De plus, pour faciliter la circulation en Judée Samarie le nombre de contre-points majeurs en Judée Samarie est passé de 41 à 14 et depuis avril 2008 ce sont 357 obstacles, tels des barrages routiers, qui ont été démantelés. Seize barrages supplémentaires l’ont été sur la Route 60, la principale artère qui traverse la Judée Samarie du Nord au Sud, rendant la circulation fluide. Ces démantèlements représentant « des risques calculés, » notent les auteurs du rapport. On sait, en effet, que terrorisme et incitation au terrorisme n’ont pas disparu en Judée Samarie.
Le Bureau Central palestinien de Statistiques annonce que plus que plus d’un dixième de la main-d’oeuvre arabe palestinienne est employée par des Israéliens des deux côtés de la Ligne Verte.Selon le Bureau central palestinien, quelque 10% des ouvriers arabes ont travaillé pour des Israéliens en 2009 et 11% en 2010.
Israël a apporté et apporte également son soutien à des conférences économiques qui ont mis en place toute une gamme de projets – notamment avec le Centre Shimon Peres pour la Paix ou USAID pour des écoles –. La liste est longue et concerne notamment l’amélioration des systèmes d’eaux usées, de distribution d’eau potable, d’électricité.

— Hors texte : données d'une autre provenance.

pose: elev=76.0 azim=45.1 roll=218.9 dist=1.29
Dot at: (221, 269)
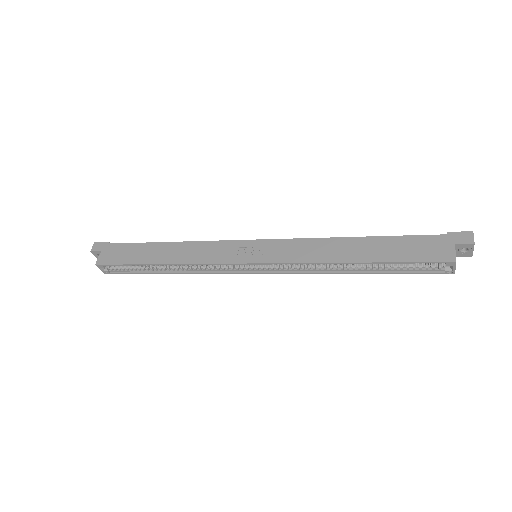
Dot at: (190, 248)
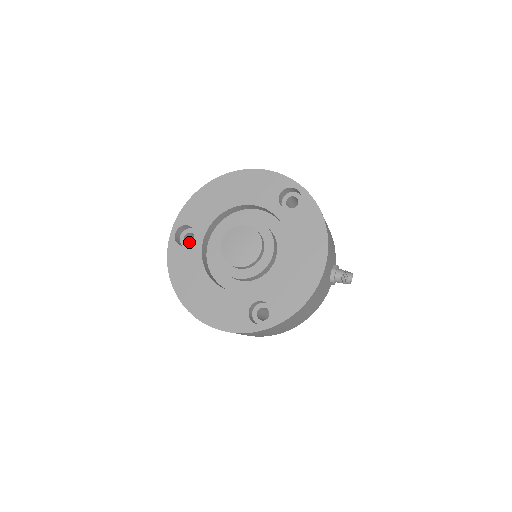
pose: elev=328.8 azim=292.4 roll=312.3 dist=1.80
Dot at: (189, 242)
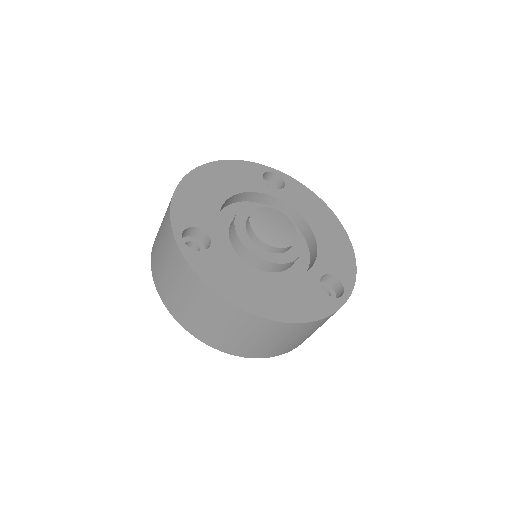
Dot at: occluded
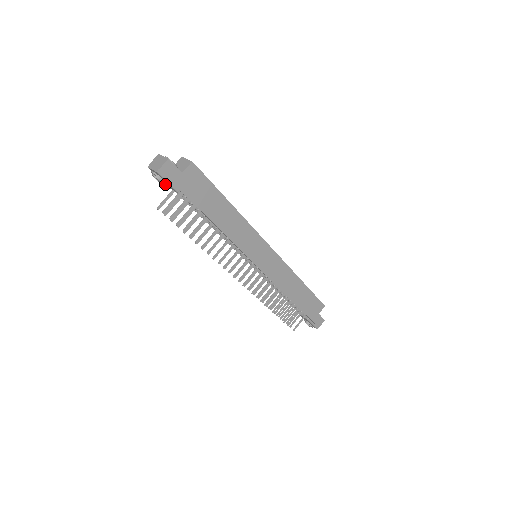
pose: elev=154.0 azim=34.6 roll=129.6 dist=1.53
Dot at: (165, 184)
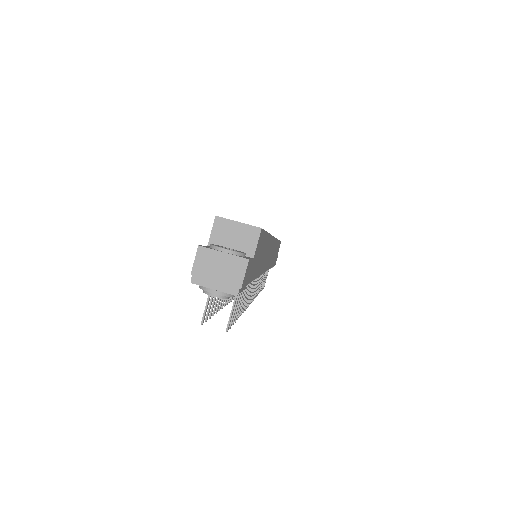
Dot at: occluded
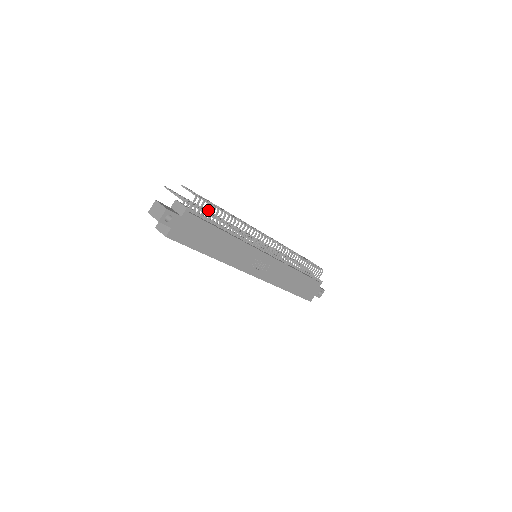
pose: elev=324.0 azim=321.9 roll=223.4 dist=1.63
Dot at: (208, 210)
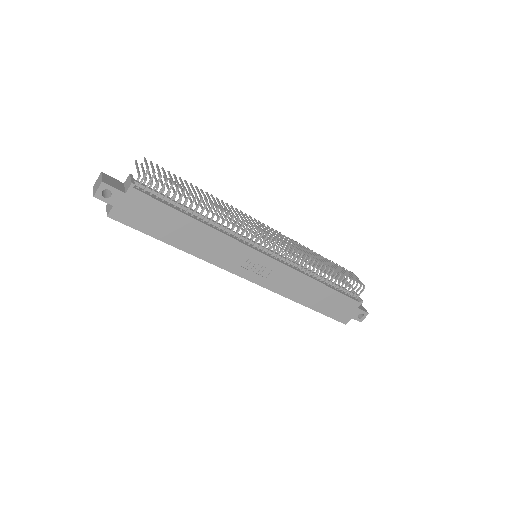
Dot at: (168, 189)
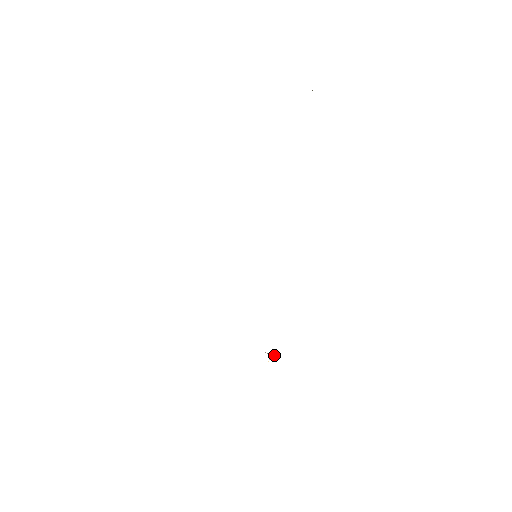
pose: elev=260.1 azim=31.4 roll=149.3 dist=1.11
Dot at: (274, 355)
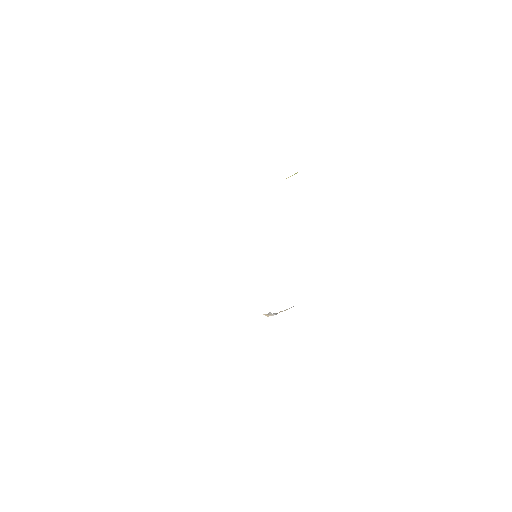
Dot at: (272, 315)
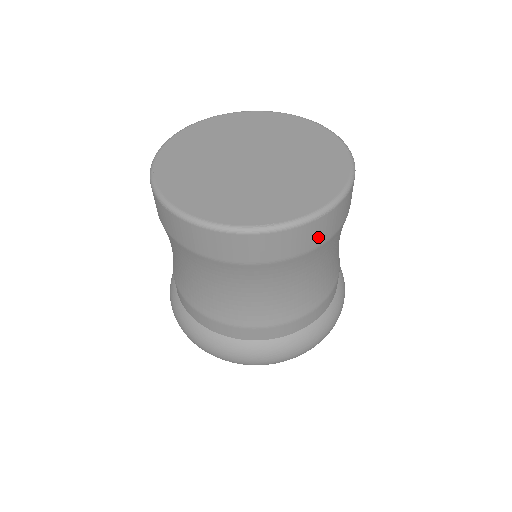
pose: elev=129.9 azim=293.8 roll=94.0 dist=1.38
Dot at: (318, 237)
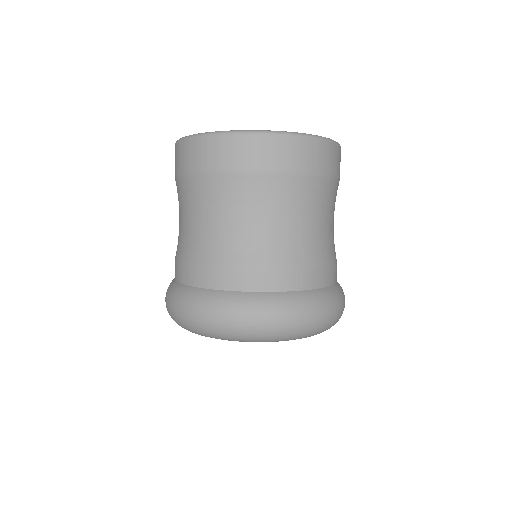
Dot at: (257, 158)
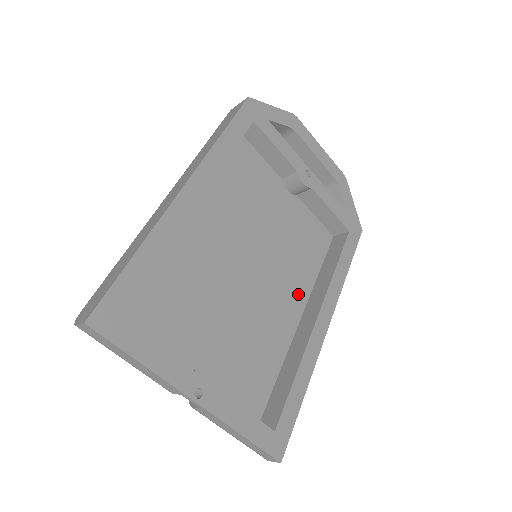
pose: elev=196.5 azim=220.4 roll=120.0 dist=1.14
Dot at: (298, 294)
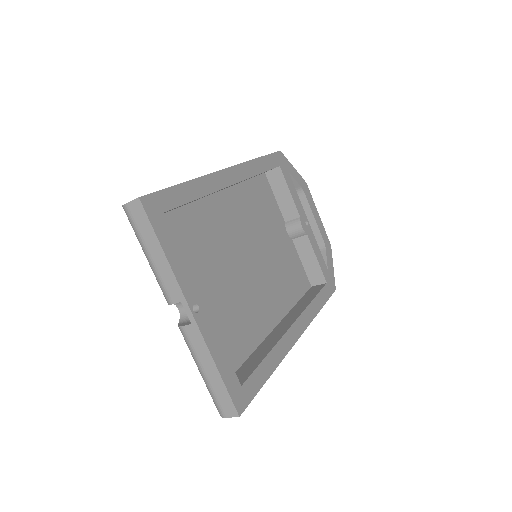
Dot at: (277, 308)
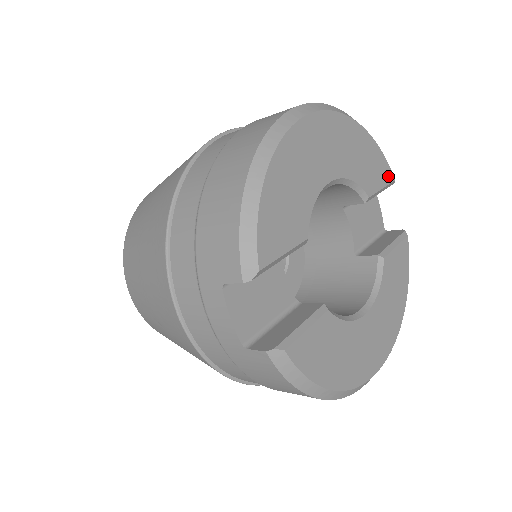
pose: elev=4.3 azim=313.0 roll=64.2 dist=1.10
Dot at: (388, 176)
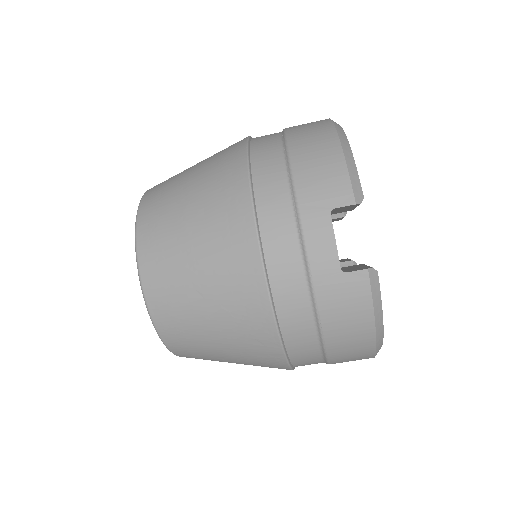
Dot at: occluded
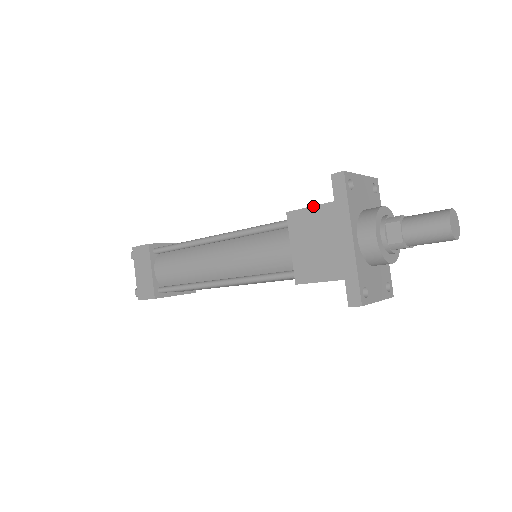
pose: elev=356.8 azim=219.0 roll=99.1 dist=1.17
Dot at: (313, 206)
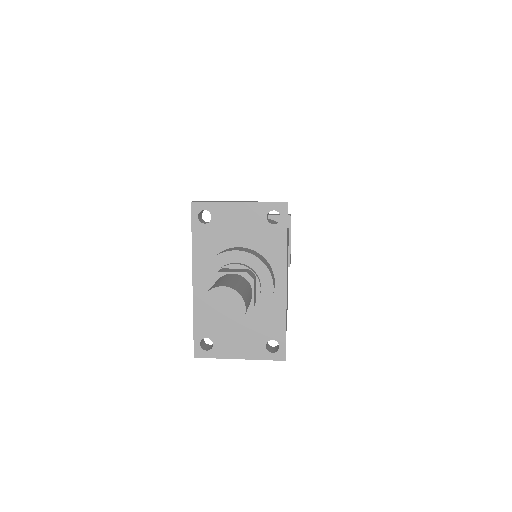
Dot at: occluded
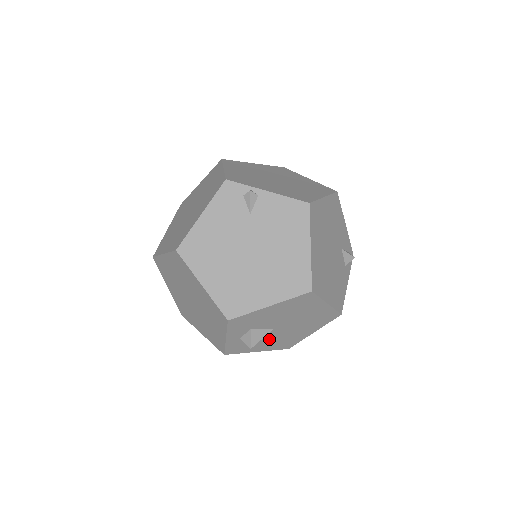
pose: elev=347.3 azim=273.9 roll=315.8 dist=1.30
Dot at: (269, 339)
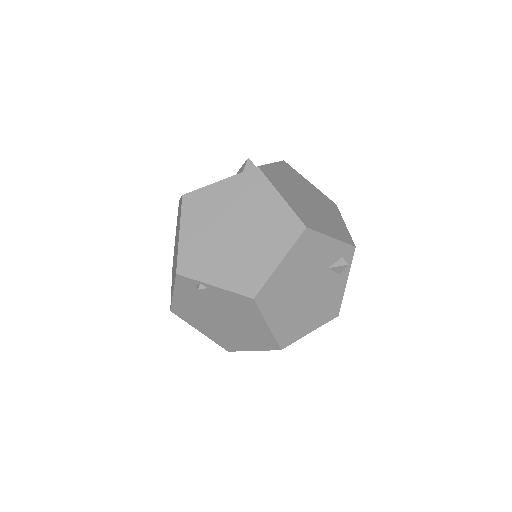
Dot at: occluded
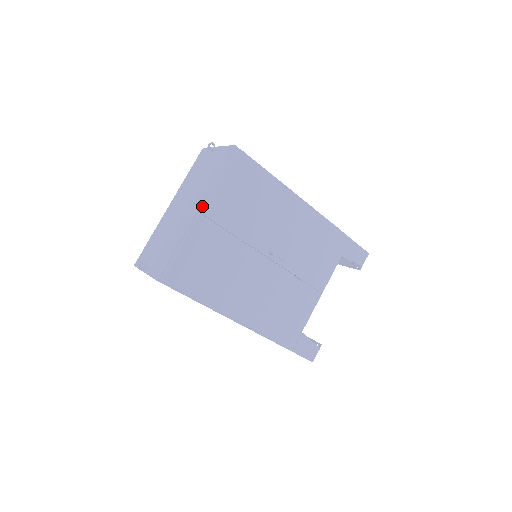
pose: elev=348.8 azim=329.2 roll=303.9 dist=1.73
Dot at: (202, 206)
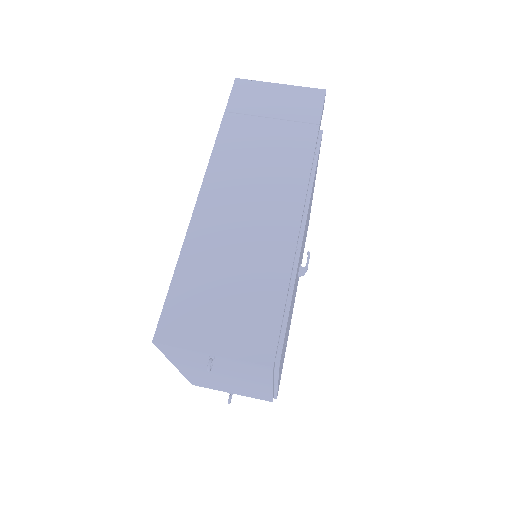
Dot at: (273, 383)
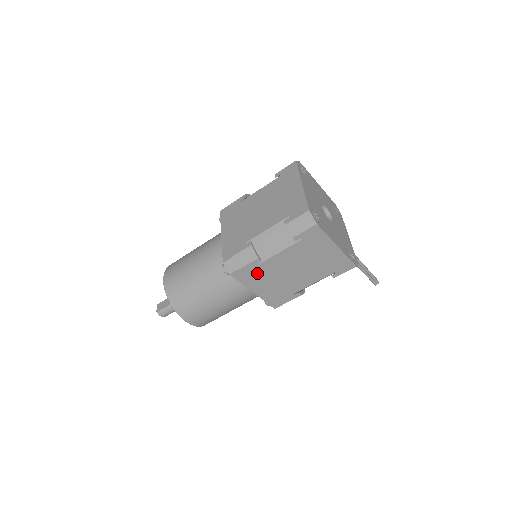
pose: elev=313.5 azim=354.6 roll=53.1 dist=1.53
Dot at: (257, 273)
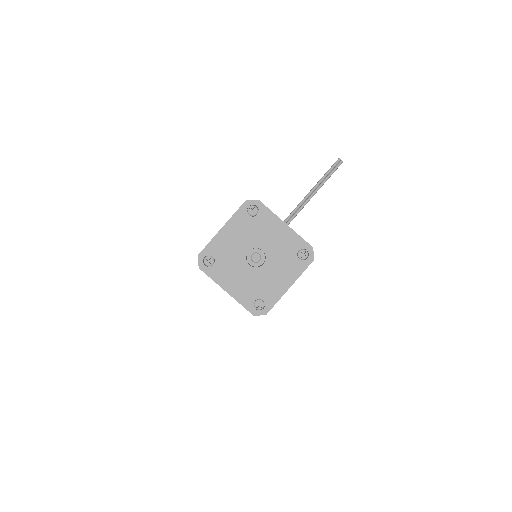
Dot at: occluded
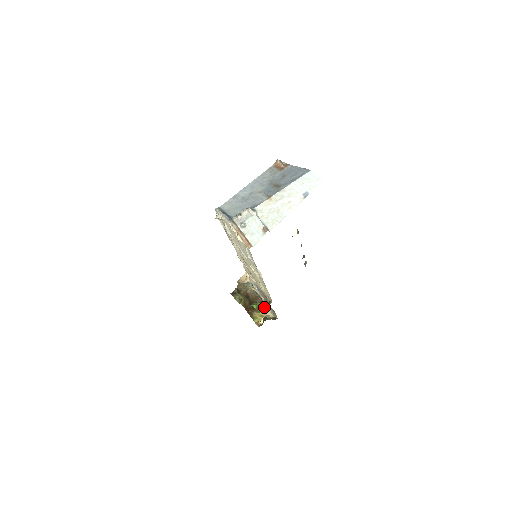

Les ministères des Finances et de l’Économie israéliens et palestiniens coopèrent, plusieurs comités mixtes travaillent ensemble dans les domaines de l’économie, du droit, de l’agriculture du tourisme, des transports, des télécommunications, des services postaux, de la santé, des services sociaux. Cette coopération permet de traiter les priorités en urgence. Il y a coopération douanière, fiscale. Des séminaires de formation de Palestiniens se tiennent en Israël, sous l’égide de USAID. Les exemples de coopération, tous profitables aux Palestiniens, sont innombrables.
Le gouvernement israélien tient à marquer sa volonté de participer au développement de la Judéd Samarie par une aide directe qui pourrait consolider la voie pacifique. Il le doit aux sollicitations pressantes du partisan farouche de la paix, en l’occurrence le président de l’Etat, Shimon Pérès. Le ministère israélien des finances a donc lancé un appel d’offres pour financer les entreprises palestiniennes qui a été remporté par le fonds d’investissements Pitango.
Un fonds de capital-risque de 30 millions d’euros a été constitué entre l’Etat d’Israël participant à hauteur de 16 millions et des fonds privés. Le but final est d’inciter d’autres groupes israéliens ou étrangers à investir dans une région pacifiée dont les opportunités sont immenses en termes d’infrastructures.